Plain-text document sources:
┌────────
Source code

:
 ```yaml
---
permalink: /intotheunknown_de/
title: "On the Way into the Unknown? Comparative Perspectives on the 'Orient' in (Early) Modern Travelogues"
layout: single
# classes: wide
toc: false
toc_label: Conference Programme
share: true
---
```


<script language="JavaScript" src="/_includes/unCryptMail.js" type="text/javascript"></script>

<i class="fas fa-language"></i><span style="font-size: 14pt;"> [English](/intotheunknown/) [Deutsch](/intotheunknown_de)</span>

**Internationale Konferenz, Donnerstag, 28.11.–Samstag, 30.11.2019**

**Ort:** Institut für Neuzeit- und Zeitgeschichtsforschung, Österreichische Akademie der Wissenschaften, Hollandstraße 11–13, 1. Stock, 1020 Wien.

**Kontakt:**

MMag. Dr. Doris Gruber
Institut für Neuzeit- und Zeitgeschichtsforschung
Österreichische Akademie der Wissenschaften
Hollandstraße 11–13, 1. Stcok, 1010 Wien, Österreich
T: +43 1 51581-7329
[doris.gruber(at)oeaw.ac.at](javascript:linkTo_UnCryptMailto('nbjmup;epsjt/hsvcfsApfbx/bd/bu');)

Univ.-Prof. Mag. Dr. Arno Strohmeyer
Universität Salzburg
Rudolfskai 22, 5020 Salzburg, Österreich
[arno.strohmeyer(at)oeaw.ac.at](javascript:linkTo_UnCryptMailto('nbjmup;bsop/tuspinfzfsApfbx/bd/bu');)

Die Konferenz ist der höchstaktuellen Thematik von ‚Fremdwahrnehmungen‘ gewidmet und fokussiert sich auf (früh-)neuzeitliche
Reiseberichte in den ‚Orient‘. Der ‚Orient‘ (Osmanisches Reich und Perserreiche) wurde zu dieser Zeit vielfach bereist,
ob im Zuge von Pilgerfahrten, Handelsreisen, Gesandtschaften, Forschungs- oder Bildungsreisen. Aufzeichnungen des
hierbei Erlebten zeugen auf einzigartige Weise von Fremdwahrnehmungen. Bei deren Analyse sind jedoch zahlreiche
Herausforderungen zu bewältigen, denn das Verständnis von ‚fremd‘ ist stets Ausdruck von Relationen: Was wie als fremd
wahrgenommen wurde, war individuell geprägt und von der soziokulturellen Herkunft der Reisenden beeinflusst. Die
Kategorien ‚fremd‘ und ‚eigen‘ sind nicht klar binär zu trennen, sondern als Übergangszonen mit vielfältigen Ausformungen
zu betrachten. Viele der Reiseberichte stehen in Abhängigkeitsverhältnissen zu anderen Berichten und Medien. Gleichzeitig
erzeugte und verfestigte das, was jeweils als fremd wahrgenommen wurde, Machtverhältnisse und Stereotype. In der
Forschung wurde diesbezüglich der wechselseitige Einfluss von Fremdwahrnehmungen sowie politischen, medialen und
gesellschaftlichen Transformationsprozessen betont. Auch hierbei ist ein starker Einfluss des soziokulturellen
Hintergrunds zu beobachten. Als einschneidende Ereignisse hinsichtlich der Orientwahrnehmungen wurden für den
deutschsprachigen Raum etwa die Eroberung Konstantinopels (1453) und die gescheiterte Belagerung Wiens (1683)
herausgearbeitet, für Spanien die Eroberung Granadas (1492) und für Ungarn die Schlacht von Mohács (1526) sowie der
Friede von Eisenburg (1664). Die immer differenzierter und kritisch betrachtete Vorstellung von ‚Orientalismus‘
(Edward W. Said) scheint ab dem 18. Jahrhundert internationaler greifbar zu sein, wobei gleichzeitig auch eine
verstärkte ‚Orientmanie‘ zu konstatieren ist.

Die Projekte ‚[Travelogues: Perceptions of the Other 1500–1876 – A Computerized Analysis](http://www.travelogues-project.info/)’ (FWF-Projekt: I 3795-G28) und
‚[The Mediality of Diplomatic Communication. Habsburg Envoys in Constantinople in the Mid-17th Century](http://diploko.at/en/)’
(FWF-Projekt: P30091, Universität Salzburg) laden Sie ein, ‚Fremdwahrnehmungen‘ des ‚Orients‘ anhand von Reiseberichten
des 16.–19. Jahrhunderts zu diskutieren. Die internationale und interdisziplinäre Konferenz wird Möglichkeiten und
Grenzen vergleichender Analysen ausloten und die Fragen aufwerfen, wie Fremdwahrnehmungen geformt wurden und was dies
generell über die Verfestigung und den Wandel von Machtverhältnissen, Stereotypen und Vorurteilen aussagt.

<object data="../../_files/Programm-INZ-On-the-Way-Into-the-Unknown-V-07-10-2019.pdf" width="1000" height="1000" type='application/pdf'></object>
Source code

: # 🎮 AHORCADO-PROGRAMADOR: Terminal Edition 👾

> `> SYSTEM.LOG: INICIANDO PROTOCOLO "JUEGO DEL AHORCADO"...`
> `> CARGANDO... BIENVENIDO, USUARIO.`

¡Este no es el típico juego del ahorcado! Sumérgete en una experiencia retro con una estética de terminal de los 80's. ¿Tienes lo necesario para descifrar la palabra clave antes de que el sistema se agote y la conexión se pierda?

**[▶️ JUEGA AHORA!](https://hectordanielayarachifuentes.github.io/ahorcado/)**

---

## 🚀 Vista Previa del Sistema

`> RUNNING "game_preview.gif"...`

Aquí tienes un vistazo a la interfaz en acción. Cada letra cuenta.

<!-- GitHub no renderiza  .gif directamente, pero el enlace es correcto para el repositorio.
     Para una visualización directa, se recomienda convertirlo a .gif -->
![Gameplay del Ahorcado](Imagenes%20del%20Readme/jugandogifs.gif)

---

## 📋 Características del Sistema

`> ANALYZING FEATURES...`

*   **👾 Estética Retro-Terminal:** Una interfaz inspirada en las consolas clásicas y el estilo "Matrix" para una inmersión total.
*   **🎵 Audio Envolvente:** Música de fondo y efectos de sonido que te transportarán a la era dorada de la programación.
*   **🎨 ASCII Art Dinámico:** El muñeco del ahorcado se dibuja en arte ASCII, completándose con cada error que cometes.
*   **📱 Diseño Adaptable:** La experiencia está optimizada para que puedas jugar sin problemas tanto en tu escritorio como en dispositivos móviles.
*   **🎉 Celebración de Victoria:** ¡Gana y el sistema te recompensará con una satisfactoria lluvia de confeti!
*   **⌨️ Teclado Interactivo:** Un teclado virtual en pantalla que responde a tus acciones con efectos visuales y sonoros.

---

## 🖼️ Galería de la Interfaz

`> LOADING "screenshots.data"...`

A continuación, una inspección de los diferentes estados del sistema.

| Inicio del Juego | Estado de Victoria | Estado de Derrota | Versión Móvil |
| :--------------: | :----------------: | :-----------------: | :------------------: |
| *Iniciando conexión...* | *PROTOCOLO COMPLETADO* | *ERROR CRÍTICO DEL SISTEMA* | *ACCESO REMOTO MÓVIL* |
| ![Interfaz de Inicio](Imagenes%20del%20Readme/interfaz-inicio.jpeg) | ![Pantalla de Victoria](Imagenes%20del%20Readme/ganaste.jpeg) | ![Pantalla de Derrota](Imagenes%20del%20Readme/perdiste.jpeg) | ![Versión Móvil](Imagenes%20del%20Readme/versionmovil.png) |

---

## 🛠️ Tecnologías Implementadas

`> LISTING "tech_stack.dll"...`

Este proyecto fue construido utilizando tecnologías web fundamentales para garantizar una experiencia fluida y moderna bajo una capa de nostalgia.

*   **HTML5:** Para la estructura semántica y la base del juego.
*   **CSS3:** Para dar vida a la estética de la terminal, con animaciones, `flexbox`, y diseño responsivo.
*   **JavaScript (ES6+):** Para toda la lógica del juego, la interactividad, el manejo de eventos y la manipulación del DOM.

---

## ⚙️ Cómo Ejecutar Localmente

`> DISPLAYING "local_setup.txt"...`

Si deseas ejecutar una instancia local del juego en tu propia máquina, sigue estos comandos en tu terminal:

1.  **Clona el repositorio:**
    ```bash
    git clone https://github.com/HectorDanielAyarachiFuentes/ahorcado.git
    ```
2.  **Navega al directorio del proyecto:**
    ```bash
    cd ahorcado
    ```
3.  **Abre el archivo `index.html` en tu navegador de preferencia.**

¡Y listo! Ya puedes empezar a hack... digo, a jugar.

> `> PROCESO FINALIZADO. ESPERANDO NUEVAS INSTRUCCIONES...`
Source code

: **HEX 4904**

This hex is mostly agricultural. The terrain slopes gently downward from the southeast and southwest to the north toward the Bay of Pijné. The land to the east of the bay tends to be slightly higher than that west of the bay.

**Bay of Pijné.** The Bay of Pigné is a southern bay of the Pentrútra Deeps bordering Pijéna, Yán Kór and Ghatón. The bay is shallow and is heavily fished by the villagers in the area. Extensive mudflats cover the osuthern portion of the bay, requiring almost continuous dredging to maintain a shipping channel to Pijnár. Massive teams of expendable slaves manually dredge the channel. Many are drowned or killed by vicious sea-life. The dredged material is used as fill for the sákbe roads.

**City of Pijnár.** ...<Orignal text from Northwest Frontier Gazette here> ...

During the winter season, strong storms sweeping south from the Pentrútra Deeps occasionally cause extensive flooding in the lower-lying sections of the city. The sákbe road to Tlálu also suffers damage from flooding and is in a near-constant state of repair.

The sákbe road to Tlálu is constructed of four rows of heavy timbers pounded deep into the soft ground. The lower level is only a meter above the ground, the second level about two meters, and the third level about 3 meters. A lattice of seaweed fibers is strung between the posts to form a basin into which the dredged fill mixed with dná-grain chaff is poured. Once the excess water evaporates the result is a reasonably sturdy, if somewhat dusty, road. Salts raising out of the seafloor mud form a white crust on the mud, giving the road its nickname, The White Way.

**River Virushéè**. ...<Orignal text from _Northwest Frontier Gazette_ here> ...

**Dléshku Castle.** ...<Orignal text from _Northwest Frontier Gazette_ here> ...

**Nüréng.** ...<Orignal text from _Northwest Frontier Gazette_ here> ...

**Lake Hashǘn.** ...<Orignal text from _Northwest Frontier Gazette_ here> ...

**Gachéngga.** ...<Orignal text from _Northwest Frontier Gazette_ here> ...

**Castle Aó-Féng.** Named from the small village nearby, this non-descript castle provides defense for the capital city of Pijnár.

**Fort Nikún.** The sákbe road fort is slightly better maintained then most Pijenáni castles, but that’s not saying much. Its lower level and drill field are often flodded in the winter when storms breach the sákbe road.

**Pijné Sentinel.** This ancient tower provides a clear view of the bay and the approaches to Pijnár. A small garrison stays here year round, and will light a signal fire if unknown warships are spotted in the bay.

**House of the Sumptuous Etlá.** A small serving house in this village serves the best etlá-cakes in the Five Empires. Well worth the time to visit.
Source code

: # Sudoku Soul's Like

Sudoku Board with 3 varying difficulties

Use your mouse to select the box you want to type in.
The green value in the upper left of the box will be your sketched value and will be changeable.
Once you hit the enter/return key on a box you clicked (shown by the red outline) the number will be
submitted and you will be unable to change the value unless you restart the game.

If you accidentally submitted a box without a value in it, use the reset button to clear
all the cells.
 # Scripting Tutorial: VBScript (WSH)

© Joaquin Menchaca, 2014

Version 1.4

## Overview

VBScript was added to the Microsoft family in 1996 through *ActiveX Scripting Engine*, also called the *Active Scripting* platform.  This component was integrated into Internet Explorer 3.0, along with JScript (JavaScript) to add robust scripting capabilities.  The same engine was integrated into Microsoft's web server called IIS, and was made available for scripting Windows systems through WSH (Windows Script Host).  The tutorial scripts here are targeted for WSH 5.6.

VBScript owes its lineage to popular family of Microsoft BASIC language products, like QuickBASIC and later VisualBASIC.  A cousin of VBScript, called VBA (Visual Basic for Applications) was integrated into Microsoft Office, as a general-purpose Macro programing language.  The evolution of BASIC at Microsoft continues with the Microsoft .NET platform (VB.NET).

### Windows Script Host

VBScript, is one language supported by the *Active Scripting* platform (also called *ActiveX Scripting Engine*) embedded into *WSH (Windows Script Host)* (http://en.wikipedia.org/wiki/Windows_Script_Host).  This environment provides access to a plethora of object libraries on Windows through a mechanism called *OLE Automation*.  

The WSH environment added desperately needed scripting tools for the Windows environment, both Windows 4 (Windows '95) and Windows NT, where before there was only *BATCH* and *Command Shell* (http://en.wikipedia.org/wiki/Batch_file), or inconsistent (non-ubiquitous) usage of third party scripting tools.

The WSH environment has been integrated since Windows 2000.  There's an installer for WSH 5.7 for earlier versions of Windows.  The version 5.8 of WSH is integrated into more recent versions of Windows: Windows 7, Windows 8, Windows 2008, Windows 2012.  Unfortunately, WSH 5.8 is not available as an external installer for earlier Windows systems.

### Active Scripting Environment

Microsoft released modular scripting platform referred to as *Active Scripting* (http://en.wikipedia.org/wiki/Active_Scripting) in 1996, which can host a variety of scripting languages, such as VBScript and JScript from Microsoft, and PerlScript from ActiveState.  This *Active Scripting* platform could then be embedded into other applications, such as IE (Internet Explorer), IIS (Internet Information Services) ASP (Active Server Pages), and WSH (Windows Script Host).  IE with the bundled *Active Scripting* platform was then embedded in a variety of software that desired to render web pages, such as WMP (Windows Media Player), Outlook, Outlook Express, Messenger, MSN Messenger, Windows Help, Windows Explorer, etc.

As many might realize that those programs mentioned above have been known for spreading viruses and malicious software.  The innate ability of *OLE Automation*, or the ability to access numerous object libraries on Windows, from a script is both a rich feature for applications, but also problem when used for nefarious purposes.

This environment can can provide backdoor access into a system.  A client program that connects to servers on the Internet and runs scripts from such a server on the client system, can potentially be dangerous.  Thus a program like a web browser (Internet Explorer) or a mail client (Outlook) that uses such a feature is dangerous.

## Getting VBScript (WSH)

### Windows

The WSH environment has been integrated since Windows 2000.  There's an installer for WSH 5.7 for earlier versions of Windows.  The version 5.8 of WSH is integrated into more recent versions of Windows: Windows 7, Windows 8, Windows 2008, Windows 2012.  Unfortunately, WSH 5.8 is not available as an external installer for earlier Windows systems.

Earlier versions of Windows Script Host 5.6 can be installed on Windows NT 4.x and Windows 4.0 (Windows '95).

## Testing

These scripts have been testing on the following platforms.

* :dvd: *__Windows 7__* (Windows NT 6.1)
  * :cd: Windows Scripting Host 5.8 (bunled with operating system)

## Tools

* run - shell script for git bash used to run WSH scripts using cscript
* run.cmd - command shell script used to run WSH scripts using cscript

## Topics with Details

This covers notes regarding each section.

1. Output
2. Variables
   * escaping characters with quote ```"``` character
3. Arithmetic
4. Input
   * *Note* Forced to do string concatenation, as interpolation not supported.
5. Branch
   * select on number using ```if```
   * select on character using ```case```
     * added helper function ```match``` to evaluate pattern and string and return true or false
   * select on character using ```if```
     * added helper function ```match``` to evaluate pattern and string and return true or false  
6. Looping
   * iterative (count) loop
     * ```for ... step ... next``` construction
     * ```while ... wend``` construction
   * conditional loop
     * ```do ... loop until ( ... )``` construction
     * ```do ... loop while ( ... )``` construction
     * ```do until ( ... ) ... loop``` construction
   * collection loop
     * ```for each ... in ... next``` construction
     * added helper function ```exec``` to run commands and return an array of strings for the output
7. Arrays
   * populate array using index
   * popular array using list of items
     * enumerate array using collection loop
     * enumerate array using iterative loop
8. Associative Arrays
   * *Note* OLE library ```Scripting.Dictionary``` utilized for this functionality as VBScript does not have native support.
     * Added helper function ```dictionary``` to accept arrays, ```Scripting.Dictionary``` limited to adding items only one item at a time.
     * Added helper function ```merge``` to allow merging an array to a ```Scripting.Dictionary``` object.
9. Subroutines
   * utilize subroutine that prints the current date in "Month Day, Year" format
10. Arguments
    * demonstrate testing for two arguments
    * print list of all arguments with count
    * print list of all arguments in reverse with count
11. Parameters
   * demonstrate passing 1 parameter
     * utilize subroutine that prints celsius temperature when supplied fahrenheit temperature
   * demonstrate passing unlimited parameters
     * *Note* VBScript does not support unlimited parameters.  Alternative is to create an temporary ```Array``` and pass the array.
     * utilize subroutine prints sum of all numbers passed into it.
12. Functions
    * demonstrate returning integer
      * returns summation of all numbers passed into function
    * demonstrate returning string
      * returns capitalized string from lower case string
└────────
- [Activity]: Your reply must be one number: the count of lines in the records above that contain the string "collection".

- [Finished exercise]: 2